We will be meeting as usual on Tuesdays at 7:45 PM at my place.

Tuesday, November 5, is an election day, and I will be working
until 9 or so, so either someone should volunteer to open up and
start the rehearsal, or we can skip that day.

New Format

What I said last
week
about wanting to know on Tuesday morning how many people
would be here on Tuesday evening doesn’t seem to have worked, so I
will be more specific this week.

One of the ways this group works, when it does, is that I go to
the computer after breakfast on Tuesday morning and transcribe a
piece of music I hope will be suitable for the group that night.
It used to be quite rare that the piece I picked was unsuitable in
the sense that it had the wrong number of parts for the group, but
it has become increasingly common that I transcribe something that
we can’t play because I don’t know who’s coming.
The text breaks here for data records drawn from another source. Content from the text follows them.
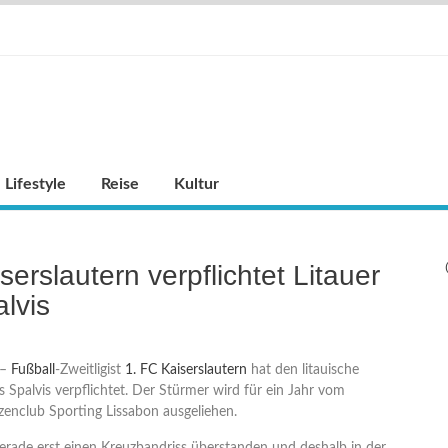
Lifestyle
Reise
Kultur
serslautern verpflichtet Litauer
lvis
 –
Fußball
-Zweitligist
1. FC Kaiserslautern
hat den litauische
s Spalvis verpflichtet. Der Stürmer wird für ein Jahr vom
zenclub Sporting Lissabon ausgeliehen.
And there’s a
very nice 5 part piece I transcribed last Spring that still hasn’t
really had a reading.

So what I want in the future is that everybody who usually
comes, tells me by 10 on Tuesday morning whether they’re coming
that night. And everybody who doesn’t usually come, if they
decide to come on a given Tuesday, you should tell me by 10 in the
morning that you’re doing that.

And if you frequently miss more than half the meeting, you
should tell me whether that’s likely for that meeting.

And whatever you have or haven’t told me, you should feel some
obligation to honor that commitment. I don’t want to go so far as
saying you aren’t welcome if I didn’t know at 10 AM that you were
coming, or that if a serious illness comes on between 10 AM and 8
PM you should come anyway, but casual or postponable distractions
should be avoided.

So that’s a pretty mild form of not being a drop in group, but
as of this week, we are no longer purely a drop in group.